DATA SECTION ->

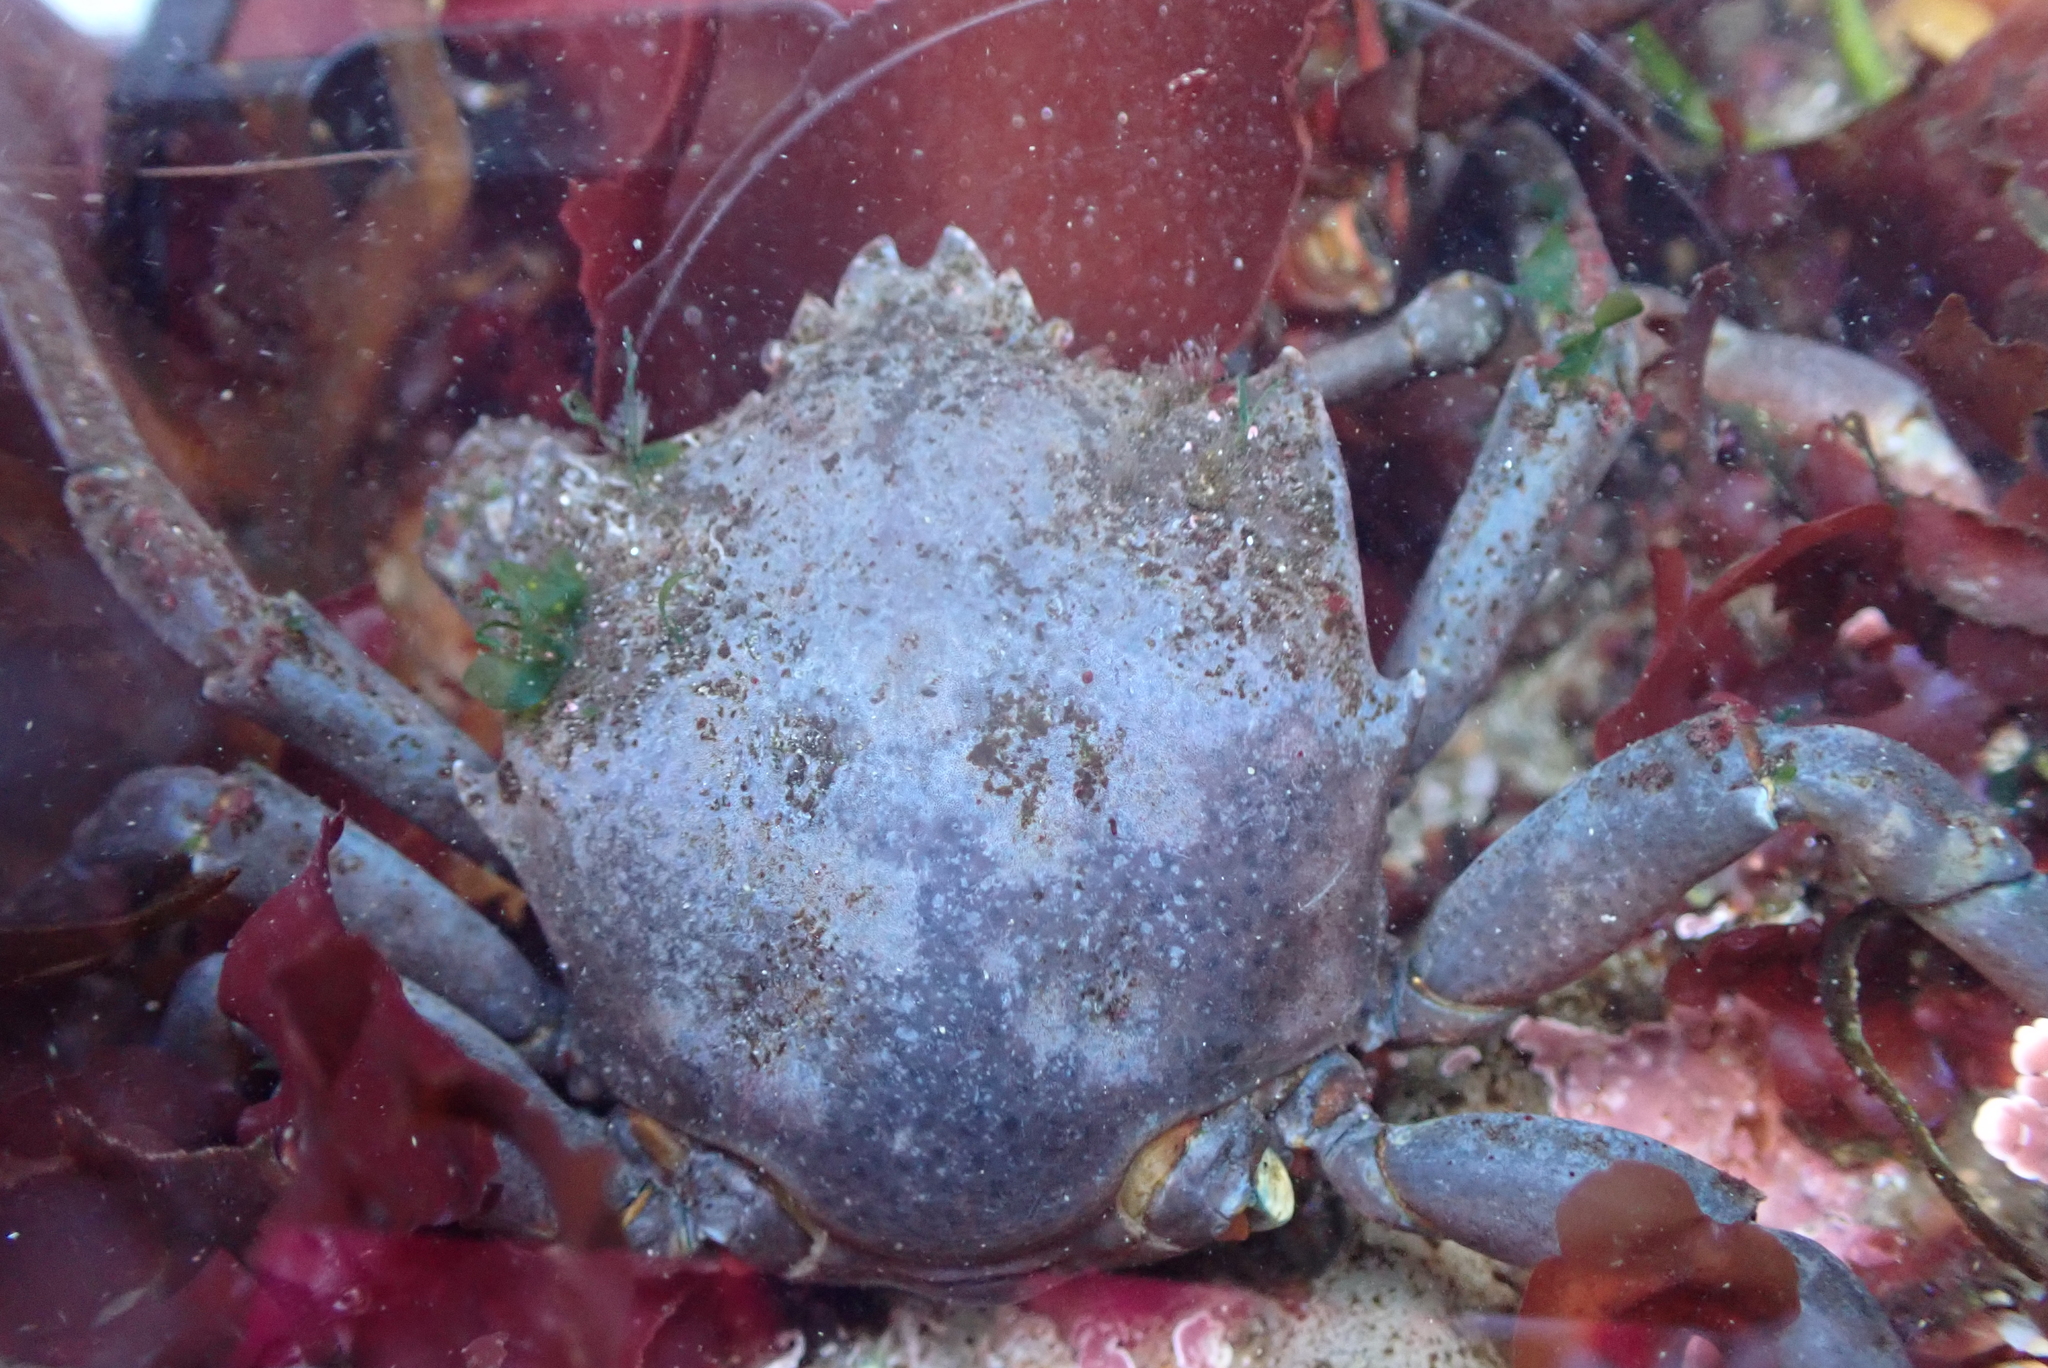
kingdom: Animalia
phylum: Arthropoda
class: Malacostraca
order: Decapoda
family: Epialtidae
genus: Pugettia
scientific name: Pugettia producta
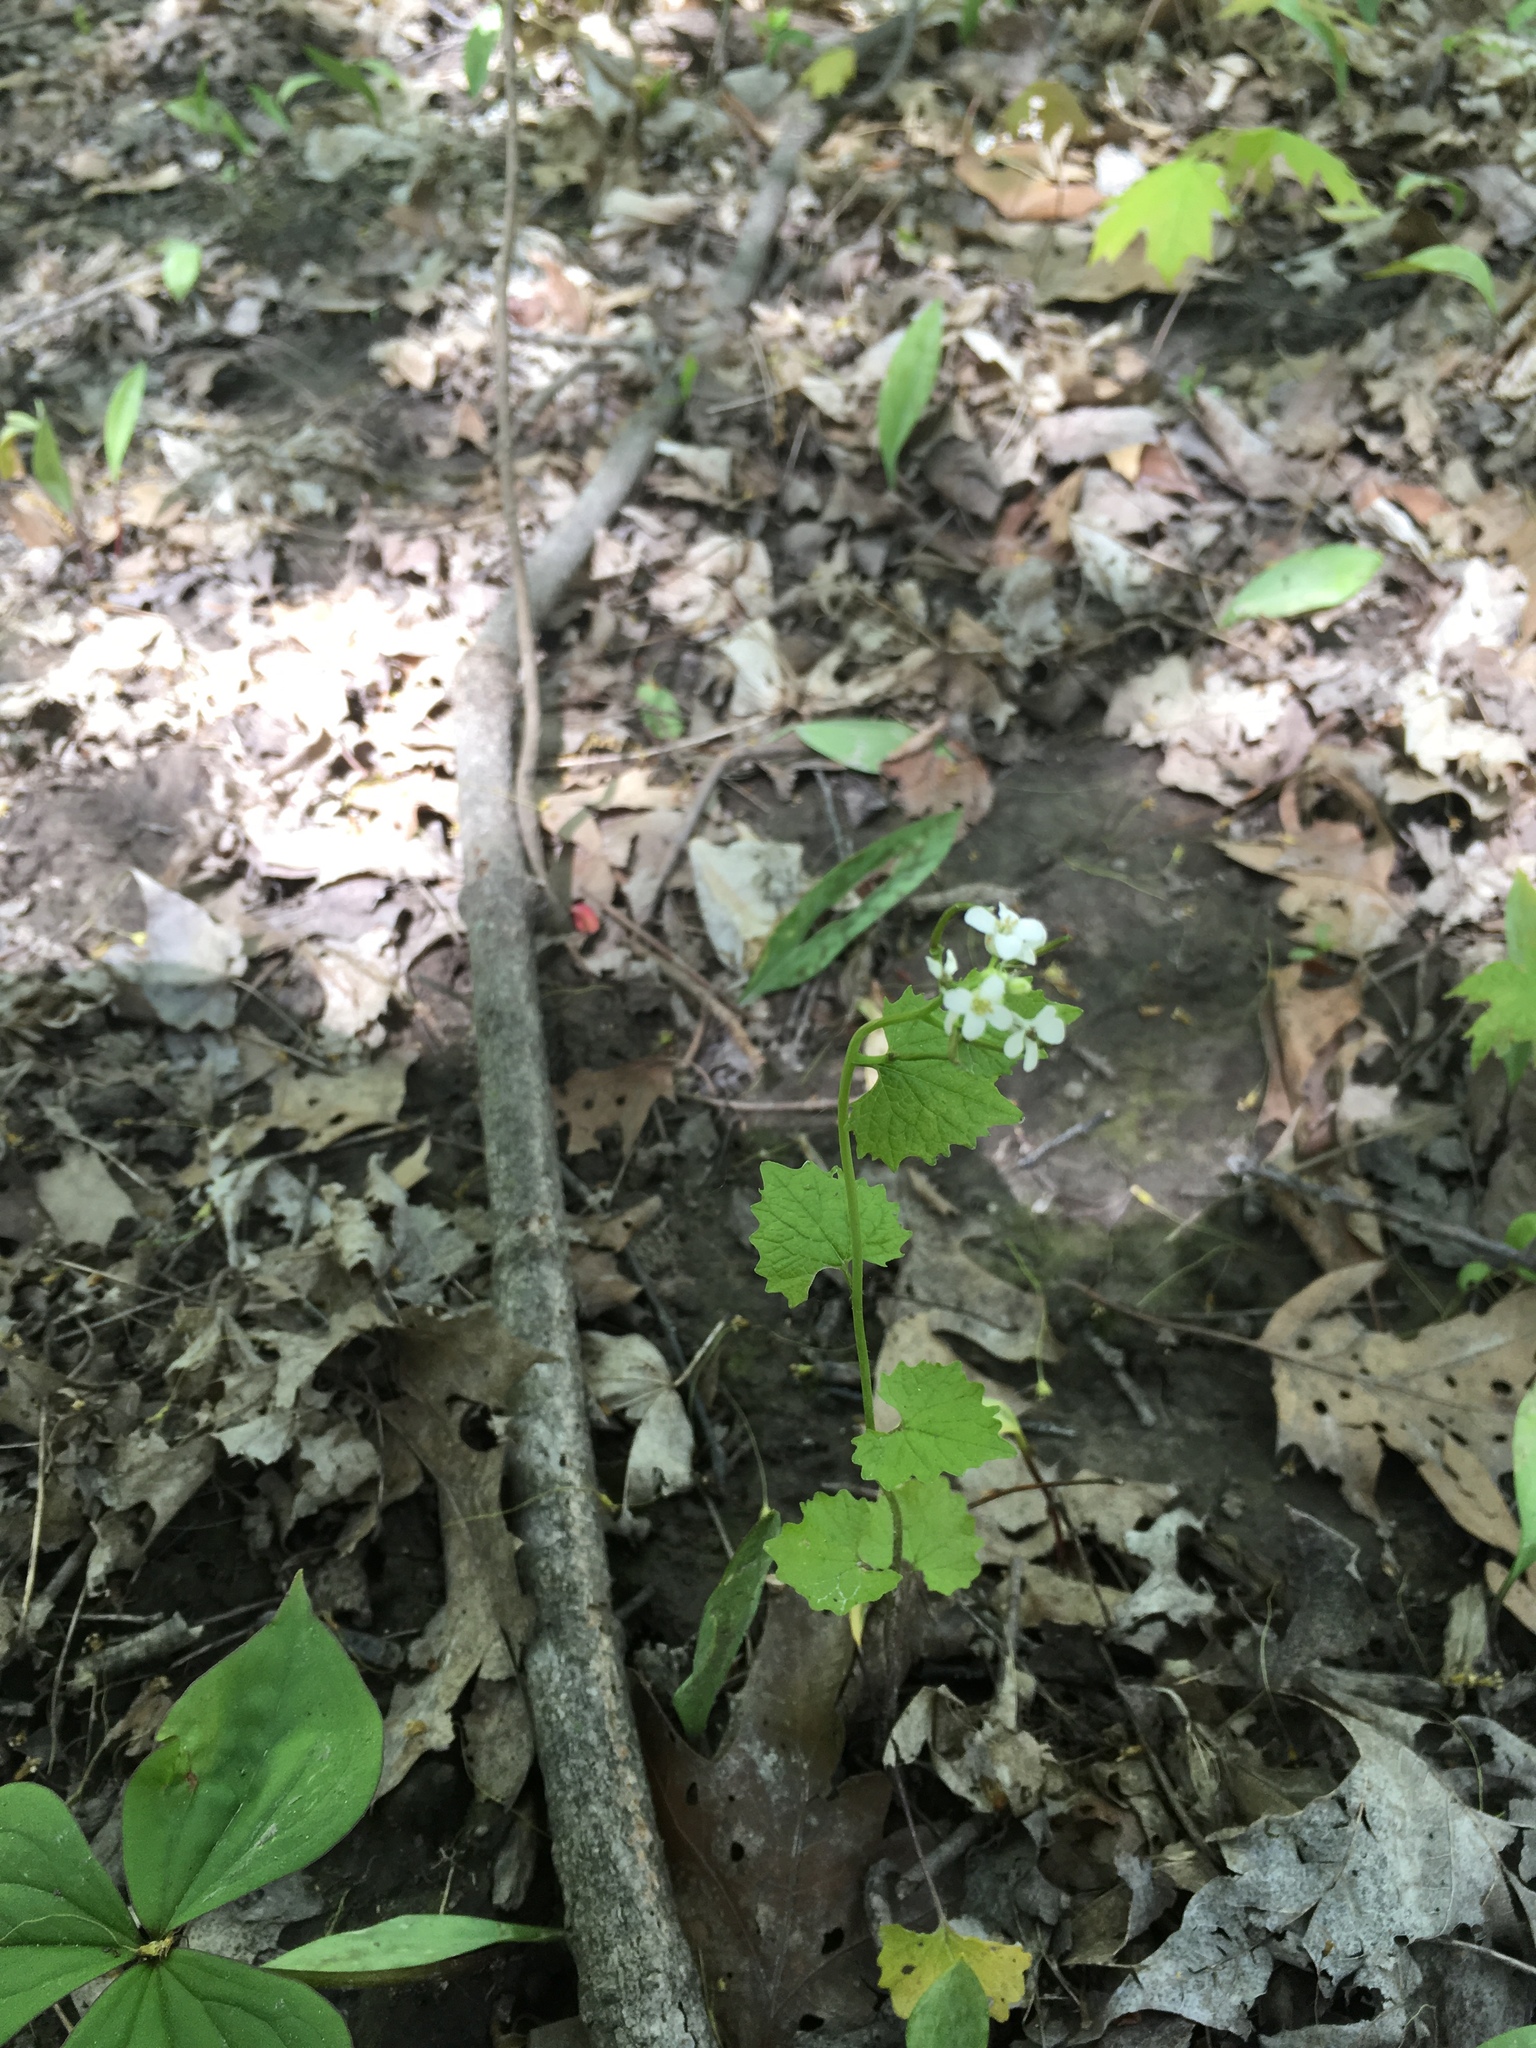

STATED EXERCISE ->
Copy out, word for word, every line of text that accompanies the items above, leaving out the pictures themselves.

IN RESPONSE ->
kingdom: Animalia
phylum: Arthropoda
class: Malacostraca
order: Decapoda
family: Epialtidae
genus: Pugettia
scientific name: Pugettia producta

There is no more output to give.